È diverso, il vento, quest’anno: è selvaggio, furibondo, lancia strali che cadono dalle chiome degli alberi sotto forma di aghi di pino, a formare un tappeto pungente, ispido; un prato marrone sul quale non è piacevole camminare a piedi nudi, non regala quella rinfrescante sensazione di libertà: piuttosto, ti fa sembrare un fachiro fuori allenamento.
Vorrà dire qualcosa.
Il momento in cui chiudo la villa, negli anni, è sempre stato accompagnato da un vento che ha un rumore inconfondibile, lieve, che soffia da terra portando con sé le storie degli uliveti che ha attraversato, quelle di pietra dei paesi della Valle d’Itria, che d’estate si trasformano nel baricentro del mondo conosciuto. Ho imparato a riconoscerlo, quel vento: inizia a muoversi di soppiatto, senza quasi annunciarsi, nelle prime ore del pomeriggio, dopo che sono tornato dalla spiaggia, dall’ultimo tuffo della stagione. C’è stata anche un’epoca in cui chiudevo in fretta e furia per poter rientrare a Bari in tempo per varcare i cancelli dello stadio, con qualche attimo di anticipo sulla prima di campionato. Era il periodo in cui il calcio, per me, contava qualcosa: aveva ancora la dignità di sport, di un momento di aggregazione durante il quale provare emozioni. C’era lo stadio – prima con mio padre e mio fratello, più in là negli anni con gli amici – e c’erano tutti i riti collettivi che si mettevano in pratica in trentamila, nello stesso posto e nello stesso momento: non dispersi a tutte le ore davanti a schermi ad altissima definizione, su cui i tatuaggi dei calciatori contano più della traiettoria stessa del pallone.

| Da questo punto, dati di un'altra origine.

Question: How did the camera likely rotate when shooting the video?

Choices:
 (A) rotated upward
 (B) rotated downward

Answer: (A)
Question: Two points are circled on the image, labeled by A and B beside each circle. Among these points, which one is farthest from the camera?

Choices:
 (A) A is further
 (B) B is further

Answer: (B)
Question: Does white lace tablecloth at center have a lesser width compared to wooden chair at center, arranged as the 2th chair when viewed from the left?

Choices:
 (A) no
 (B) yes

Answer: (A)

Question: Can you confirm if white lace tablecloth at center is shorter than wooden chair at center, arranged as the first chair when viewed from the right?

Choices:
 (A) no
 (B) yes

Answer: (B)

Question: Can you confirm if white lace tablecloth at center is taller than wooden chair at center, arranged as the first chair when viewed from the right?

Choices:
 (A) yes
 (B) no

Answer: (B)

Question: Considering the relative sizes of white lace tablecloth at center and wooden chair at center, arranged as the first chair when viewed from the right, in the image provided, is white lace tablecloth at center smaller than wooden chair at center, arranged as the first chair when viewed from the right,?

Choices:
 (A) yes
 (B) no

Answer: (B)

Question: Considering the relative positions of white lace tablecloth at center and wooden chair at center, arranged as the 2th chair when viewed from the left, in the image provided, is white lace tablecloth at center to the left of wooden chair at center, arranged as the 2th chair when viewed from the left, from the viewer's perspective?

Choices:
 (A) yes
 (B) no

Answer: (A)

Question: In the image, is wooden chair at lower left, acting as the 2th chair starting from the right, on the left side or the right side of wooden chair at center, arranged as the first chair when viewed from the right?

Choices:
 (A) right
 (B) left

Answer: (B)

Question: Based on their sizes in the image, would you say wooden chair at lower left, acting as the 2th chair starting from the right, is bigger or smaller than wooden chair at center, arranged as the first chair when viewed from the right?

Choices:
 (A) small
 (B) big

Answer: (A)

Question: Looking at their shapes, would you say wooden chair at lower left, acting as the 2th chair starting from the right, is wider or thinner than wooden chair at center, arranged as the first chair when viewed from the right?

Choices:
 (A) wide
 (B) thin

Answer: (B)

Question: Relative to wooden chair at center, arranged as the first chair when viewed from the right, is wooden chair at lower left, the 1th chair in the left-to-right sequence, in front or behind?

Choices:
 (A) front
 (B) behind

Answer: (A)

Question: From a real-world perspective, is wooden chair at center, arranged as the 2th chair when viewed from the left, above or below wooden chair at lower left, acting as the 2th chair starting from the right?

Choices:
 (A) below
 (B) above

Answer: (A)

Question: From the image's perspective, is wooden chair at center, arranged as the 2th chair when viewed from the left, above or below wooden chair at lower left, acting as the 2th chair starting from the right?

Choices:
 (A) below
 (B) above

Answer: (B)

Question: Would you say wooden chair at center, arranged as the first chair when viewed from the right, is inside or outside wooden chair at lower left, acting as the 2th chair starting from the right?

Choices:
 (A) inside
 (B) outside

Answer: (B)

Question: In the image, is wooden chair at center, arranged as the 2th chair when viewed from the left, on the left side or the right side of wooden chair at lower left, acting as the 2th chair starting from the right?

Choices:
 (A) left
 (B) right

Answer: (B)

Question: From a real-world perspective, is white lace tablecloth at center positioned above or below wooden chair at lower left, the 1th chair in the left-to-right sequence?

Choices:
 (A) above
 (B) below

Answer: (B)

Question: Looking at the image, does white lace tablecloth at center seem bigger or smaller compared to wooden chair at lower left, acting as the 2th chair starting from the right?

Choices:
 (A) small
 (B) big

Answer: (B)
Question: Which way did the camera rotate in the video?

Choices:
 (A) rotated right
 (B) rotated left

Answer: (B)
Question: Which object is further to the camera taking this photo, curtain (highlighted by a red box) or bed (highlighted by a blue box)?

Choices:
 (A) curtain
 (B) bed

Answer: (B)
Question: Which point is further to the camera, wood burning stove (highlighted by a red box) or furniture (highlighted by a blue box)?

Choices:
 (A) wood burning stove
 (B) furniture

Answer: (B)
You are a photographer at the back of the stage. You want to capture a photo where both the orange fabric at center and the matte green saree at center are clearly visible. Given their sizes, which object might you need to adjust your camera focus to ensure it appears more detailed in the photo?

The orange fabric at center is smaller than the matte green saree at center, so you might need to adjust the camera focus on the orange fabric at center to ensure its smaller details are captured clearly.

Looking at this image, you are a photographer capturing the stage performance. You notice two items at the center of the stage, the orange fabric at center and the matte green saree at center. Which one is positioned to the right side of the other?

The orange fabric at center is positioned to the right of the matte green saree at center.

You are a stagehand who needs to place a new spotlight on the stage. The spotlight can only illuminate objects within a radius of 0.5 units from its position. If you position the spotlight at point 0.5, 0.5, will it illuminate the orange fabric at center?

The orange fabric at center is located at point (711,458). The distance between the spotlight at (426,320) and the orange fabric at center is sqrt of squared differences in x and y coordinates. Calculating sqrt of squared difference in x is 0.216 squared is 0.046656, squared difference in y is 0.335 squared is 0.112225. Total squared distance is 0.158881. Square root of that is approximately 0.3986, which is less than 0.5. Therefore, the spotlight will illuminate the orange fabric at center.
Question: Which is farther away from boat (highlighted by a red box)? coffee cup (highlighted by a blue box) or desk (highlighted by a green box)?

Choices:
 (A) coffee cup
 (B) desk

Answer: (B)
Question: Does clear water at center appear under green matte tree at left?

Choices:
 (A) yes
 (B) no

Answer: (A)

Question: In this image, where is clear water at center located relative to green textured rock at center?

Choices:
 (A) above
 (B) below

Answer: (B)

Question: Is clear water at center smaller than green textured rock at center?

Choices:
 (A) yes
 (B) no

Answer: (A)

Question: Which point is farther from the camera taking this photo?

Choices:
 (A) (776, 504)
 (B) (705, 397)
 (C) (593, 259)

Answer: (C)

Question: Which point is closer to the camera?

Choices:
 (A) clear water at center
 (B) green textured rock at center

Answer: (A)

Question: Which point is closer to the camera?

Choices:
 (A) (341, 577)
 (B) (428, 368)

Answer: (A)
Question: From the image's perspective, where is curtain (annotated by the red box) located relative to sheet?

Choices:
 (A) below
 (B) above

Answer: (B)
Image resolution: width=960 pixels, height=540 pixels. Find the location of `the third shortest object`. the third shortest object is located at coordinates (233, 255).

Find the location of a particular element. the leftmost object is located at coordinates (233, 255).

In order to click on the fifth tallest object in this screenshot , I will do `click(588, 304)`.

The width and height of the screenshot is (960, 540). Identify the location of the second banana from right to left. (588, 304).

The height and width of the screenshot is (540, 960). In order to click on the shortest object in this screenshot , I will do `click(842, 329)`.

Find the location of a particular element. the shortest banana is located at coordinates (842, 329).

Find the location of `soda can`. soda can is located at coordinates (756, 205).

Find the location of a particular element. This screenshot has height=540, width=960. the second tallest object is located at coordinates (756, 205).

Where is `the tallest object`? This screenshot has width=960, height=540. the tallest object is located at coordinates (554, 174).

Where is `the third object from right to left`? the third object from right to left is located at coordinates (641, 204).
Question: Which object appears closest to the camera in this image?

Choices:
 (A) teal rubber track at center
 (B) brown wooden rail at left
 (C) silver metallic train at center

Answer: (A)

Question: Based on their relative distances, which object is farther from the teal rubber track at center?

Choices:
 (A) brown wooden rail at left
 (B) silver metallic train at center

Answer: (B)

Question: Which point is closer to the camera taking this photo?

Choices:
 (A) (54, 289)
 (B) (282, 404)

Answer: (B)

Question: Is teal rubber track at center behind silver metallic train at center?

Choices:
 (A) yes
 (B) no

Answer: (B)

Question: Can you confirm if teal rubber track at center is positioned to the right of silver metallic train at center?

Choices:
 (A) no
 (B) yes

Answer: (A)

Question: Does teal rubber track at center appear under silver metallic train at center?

Quel tempo è passato da decenni, ormai, ma il vento non è cambiato: che sia la prima di campionato o il primo giorno di lavoro, a portarmi via da quella casa, lui è sempre stato lì a salutarmi, con lo stesso suono – quasi una melodia – dolce e velato di malinconia.
Ma non oggi: questa tramontana furiosa ha iniziato a imperversare da stanotte, schiaffeggiando il mare in onde alte quanto cavalli, e accompagnando il buio con un rumoreggiare inquietante – come ululati alla luna piena – e adesso che c’è la luce del giorno mi caccia in anticipo, mi esorta a lasciar perdere la mattinata in spiaggia, ché non ne vale la pena, che il mare rigonfio se la sarà mangiata palmo a palmo, affamato di sabbia, di posti dove piantare ombrelloni o stendere teli.
È così che si congeda questa estate che non è mai iniziata, che mi congedo da questa villa che, per anni, è stata il mio angolo preferito di mondo: con il rancore di due vecchi amici che abbiano litigato per una donna, con l’astio del tradimento a urlarsi improperi attraverso la voce delle folate.